门派中的弟子,只要没死绝,就还有恢复的机会。

可林丰这个祸害不除,你有再多的弟子,也会被他一一偷袭致死。

他甚至开始怀疑,两个门派的掌门,是不是背着自己达成了什么协议。

因为,林丰身上的重宝,就在他们二人之中的一个人手里,若是被他们阴了,自己可就真冤屈到了姥姥家。

尤其是三大门派中的第一掌门高正清,虽然略压自己半筹,可是,高正清很清楚他吉风行的优势在哪里。

他吉风行靠的是速度这一个单纯的点,也许就能突破桎梏,更上层楼。

而高正清和穆乾阳的修行之道,却是庞杂得多,其门派传承也复杂得多。

他们会的多,要想打破瓶颈,显然需要多费很多功夫。

难道他们两人要合起伙来坑自己一把?

吉风行的心绪有点乱了,一时的憎恨,让他疏忽了对外界的关注力度。

两个二代弟子也在距离隐柱峰主洞五里之内的边缘上游荡,用自己的性命,想将林丰钓出来。

又过了半个时辰,吉风行从混乱中清醒过来。

打起精神,扫视一遍外界的状况后,觉得自己该将之前的策略调整一下。

由持续关注外界异常,改为间或扫视一遍。

这样既可以得到片刻间的休息,又能兼顾外部弟子的安全。

当然,他也没有别的办法,如果一直如此绷紧精神,怕就真没了能力去擒杀林丰。

就在吉风行刚刚收回意念,准备闭目稍歇一会儿时,山林间冒出了一个身影。

没用意念,正站在这个方向的一个二代弟子,便发现了站立在树梢的林丰。

“掌门...”

那个二代弟子尖声惊叫起来。

声音颤抖,毫无疑问,这个二代弟子的精神极度紧张,他是被林丰的所作所为,吓怕了。

虽然自告奋勇出来为门献身派做诱饵,可这些日子以来,就连自家掌门都拿林丰无法可施,一个二代弟子,还不是给人送菜来的。

刚刚的自信,在见到林丰那一刻,轰然崩塌。

他转身就往主洞口奔去。

另一个二代弟子闻听叫声,也转身往回跑。

盘坐在洞府内的吉风行,浑身一抖,真气瞬间运行至全身,极速从洞口掠了出去。

现在,就连剑形门掌门,以速度见长的吉风行都比不过林丰的速度。

剑形门的一个二代弟子,哪里能逃得过林丰的追击。

只是眨眼之间,林丰已经扑到了那个二代弟子身后。

那二代弟子知道逃不开对方的攻击,意识扫视,见林丰已经来到自己身后时,立刻转身,身体依然在往后飞行,前面却奋力一脚蹬了出去。

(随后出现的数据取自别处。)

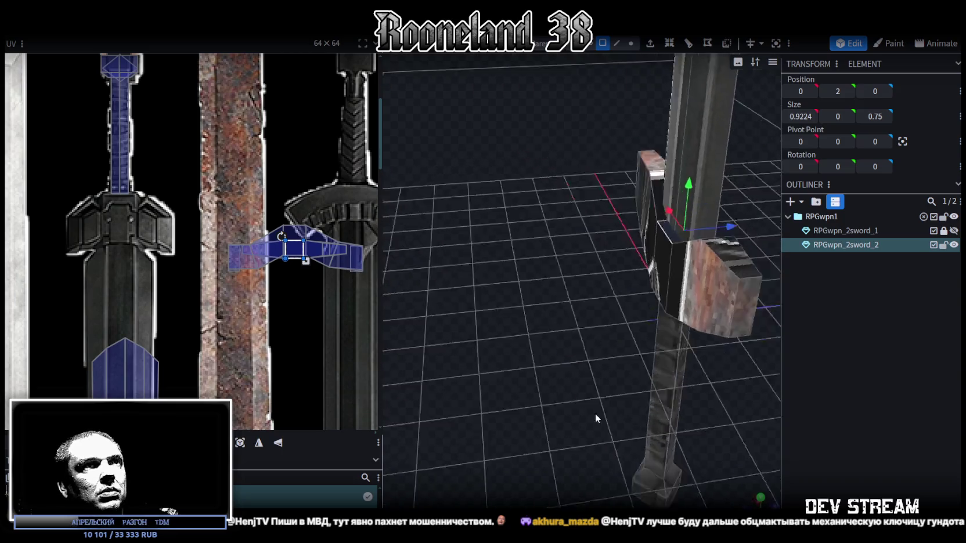
scroll(453, 399, "up", 5)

他在蹬出这一脚时,双臂同时交叉在胸口,准备拦截林丰的攻击。

不过,他没有蹬到林丰,也没有受到林丰拳脚的攻击,身体在快速后撤中,只觉得眼前寒光一闪,眼前顿时一黑,失去了意识。

林丰在他身前划了一道弧线,飞身往山峰外冲了出去。

而就在此时,吉风行已然来到那名二代弟子跟前,伸手按住仍然在空中飞退的二代弟子,正准备转身去追林丰。

这个距离,林丰断然避不开自己的剑气。

谁知,下一刻,他看到了这个二代弟子的脸,带了紧张和惊恐的表情,竟然从脖颈上分离,颓然跌落下去。

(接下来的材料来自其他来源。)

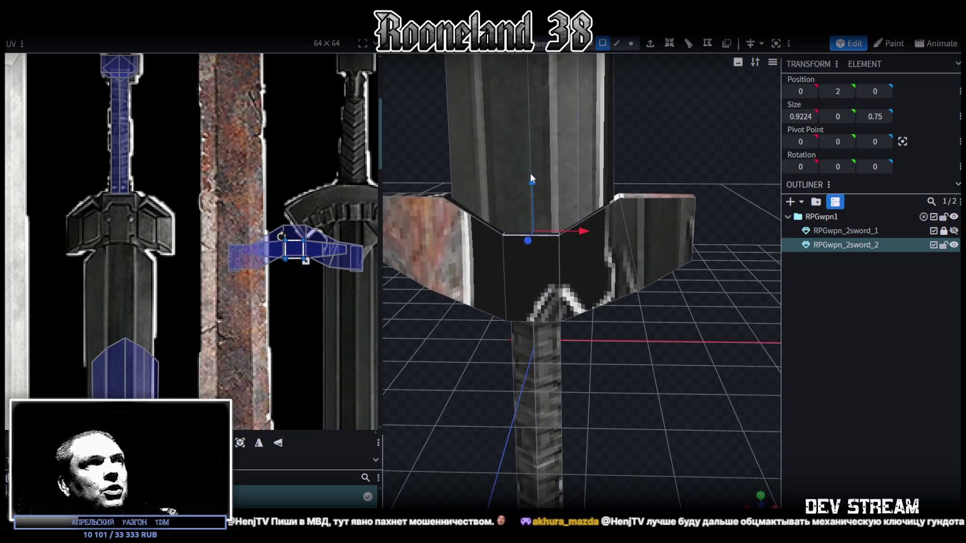
mouse_move(494, 274)
left_mouse_down()
mouse_move(523, 351)
mouse_move(506, 353)
mouse_move(525, 357)
mouse_move(505, 359)
left_mouse_up()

吉风行张大了嘴巴,一时无法控制自己惊骇的心情,更忘记了去追杀林丰。

他双手捧了弟子的无头尸体,落到一块山石上,转头去看林丰逃走的方向。

只是片刻之间,林丰早已人影渺渺,不见了踪影。

吉风行再低头去看其弟子的脖颈,断口平整,显然是被利器所削。

能将一个中阶修者的身体,斩成这个模样,非常规利器所能。

难道林丰手里还有一柄宝刃?

此人来头神秘之极,手中利器层出不穷,让人无法判断其身份出处。

吉风行欲哭无泪,自己流年不利,怎么会遇到这么个糟心烂肺的事儿呢?

他无言地捧着弟子的无头尸体,呆呆地站在山石上,垂头不语。

这是压倒骆驼的最后一根稻草。

吉风行此时已非隐世门派的掌门,而是一个彻底的耄耋老者,花白的发须,满脸的皱纹,呆滞的表情。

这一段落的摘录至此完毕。